WASHINGTON -- Whatever the reasons John F. Kerry and the Democrats lost the race for the White House, money wasn't one.
Tax-exempt pro-Democratic groups raising big checks for this year's election collected almost twice as much money as their Republican rivals in the presidential race, a study suggests. The financial advantage was in addition to record fund-raising by Kerry and the Democratic Party.
In all, nonparty political groups, known as 527s because of the tax code section that covers them, raised about $534 million and spent about $544 million in the 2003-04 election cycle, according to the analysis by the nonpartisan Political Money Line campaign finance tracking service.
The prolific fund-raising is a sign that such groups, many of which debuted in the 2004 election season, will have no problem surviving the competition for contributions, said Kent Cooper, cofounder of Political Money Line.

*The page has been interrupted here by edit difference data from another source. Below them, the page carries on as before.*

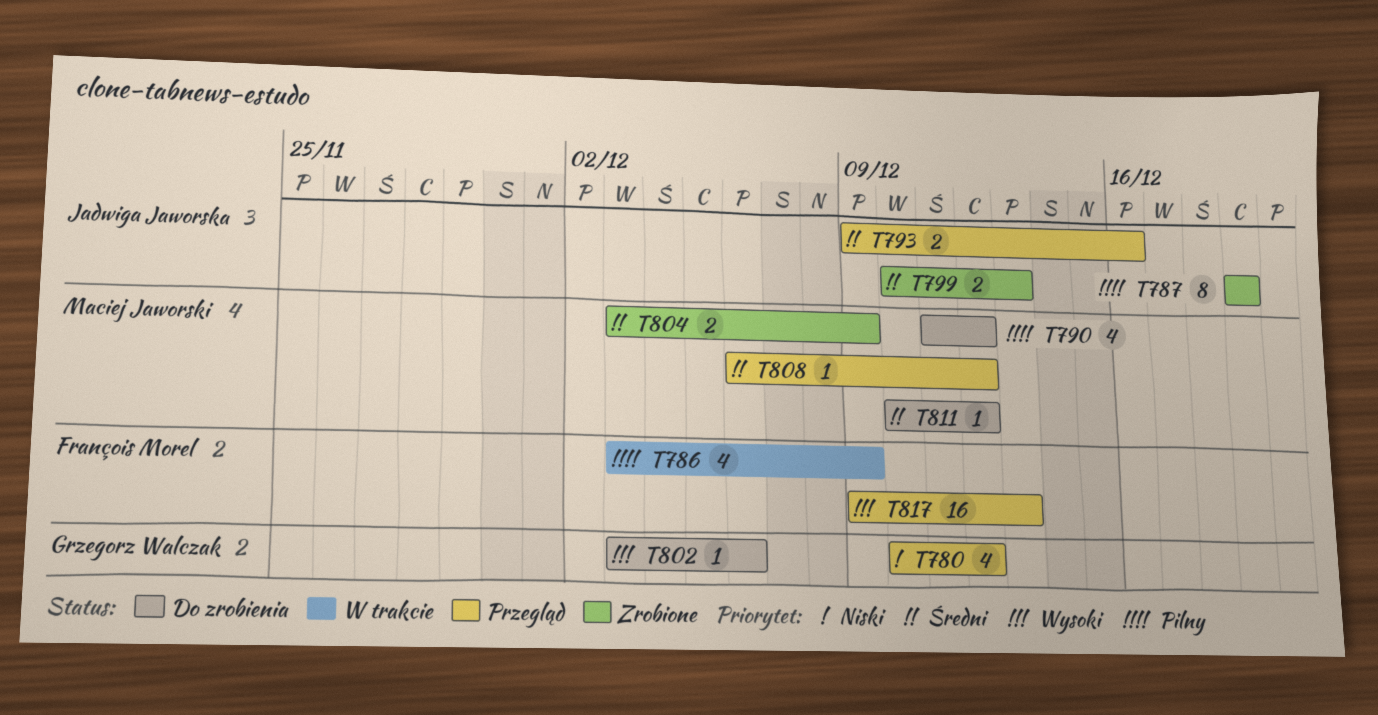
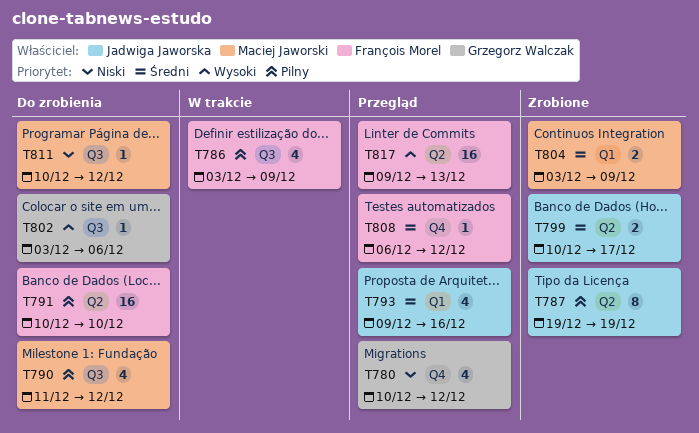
T791: none -> present
T793, estimate: 2 -> 4
T799, due: Dec 13 -> Dec 17
T808, owner: Maciej Jaworski -> François Morel
T811, priority: Średni -> Niski

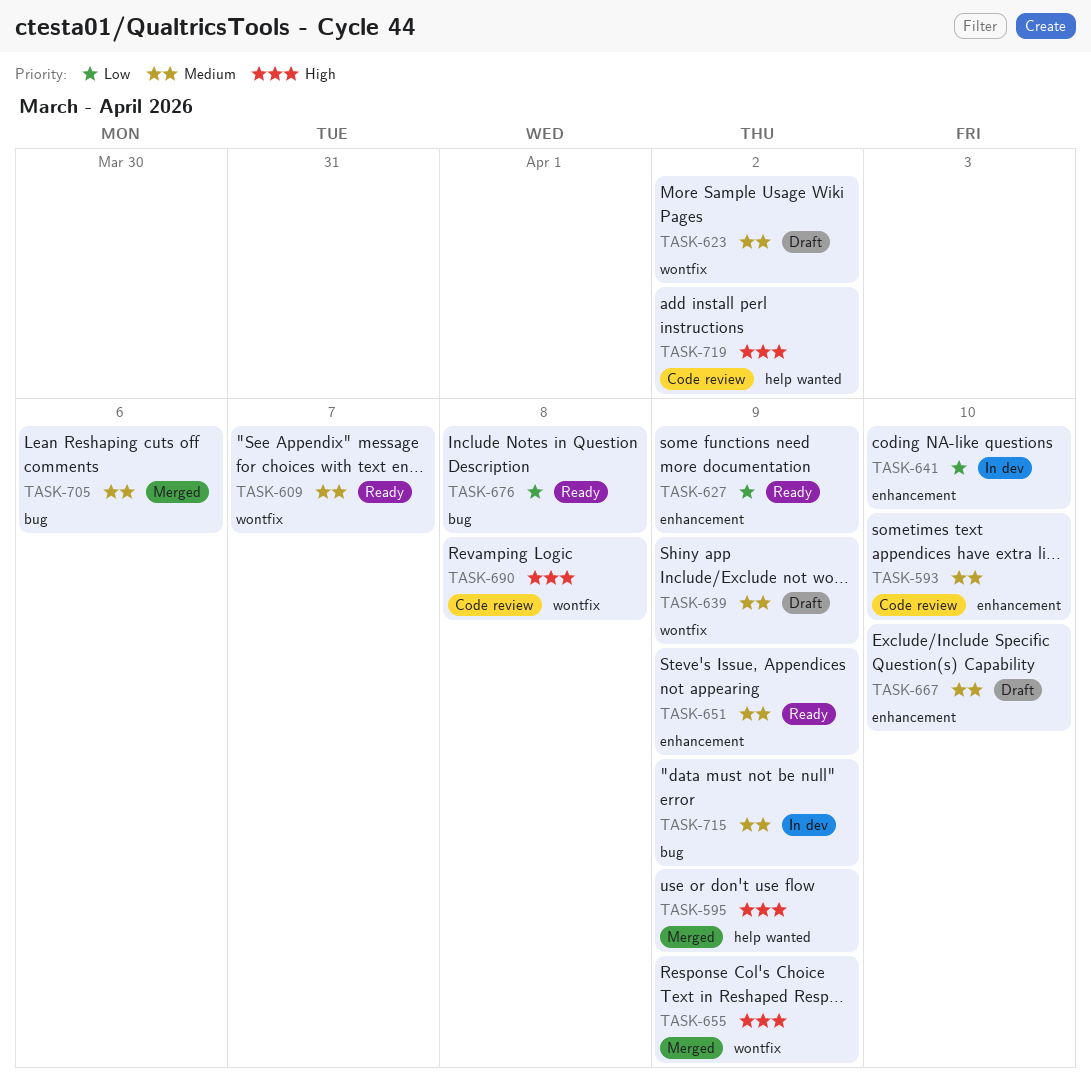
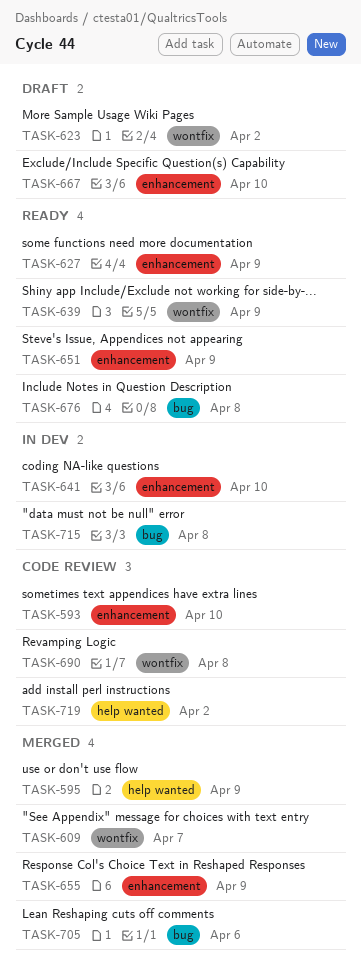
TASK-609, status: Ready -> Merged
TASK-639, status: Draft -> Ready
TASK-655, label: wontfix -> enhancement
TASK-715, due: Apr 9 -> Apr 8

He said fund-raising drives over websites and by e-mail helped several become political players very quickly. ''I think it shows you that with the Internet, anyway, your lines of communication can be large pipelines for quick money," Cooper said.
The presidential race drew most of their attention. Groups supporting Kerry or opposing President Bush raised $266 million. Those opposing Kerry or backing Bush collected $144 million, the Political Money Line said. The study was based on a review of the organizations' postelection campaign finance reports to the Internal Revenue Service.
Democratic activists began forming such groups soon after a law took effect in November 2002 that banned national party committees from collecting ''soft money" -- corporate or union contributions in any amount and unlimited donations from any source.
Leading groups such as the Media Fund and America Coming Together, jump-started by multimillion-dollar donations from wealthy businessmen such as George Soros, focused on advertising and get-out-the-vote operations. That eased pressure on the national Democratic Party, which was prohibited from raising six- and seven-figure donations to finance such expensive activities the national Democratic Party. The outside groups' similarities in objective to party committees prompted campaign finance watchdogs to characterize them as ''shadow parties."
Republicans, relying in part on their longstanding advantage over Democrats in collecting donations in modest amounts such as $10 or $20 as well as checks up to the new individual donor of $25,000 per year, initially held off on formation of their own 527 groups.
Instead, they argued that the pro-Democratic organizations violated the law's broad ban on the use of soft money to influence federal elections. But the Federal Election Commission did not curb the groups' activities, and GOP activists decided last spring to forge ahead with their own outside groups.
The new Republican groups quickly raised millions from wealthy Republicans such as Texas home-builder Bob Perry. His donations helped fund the anti-Kerry group Swift Boat Veterans for Truth, whose allegations that Kerry exaggerated his decorated Vietnam War service record monopolized attention in the campaign for weeks last summer. Their late start limited their impact on the presidential race.
The anti-Bush groups had millions of dollars by the time Kerry wrapped up the Democratic primaries last winter. They spent big on television ads that kept Kerry's side on the air as he worked to rebuild his campaign fund.
In addition to the pro-Democratic outside groups' financial advantage, the Democratic National Committee outraised the Republican National Committee by several million dollars during the two-year election cycle.
Although Bush raised a presidential record of $273 million from private contributors, Kerry was not far behind. He collected a Democratic-record $249 million after veering from party tradition and becoming the first Democratic nominee ever to skip public financing and its spending limits during the primaries, as Bush did in 2000 and 2004.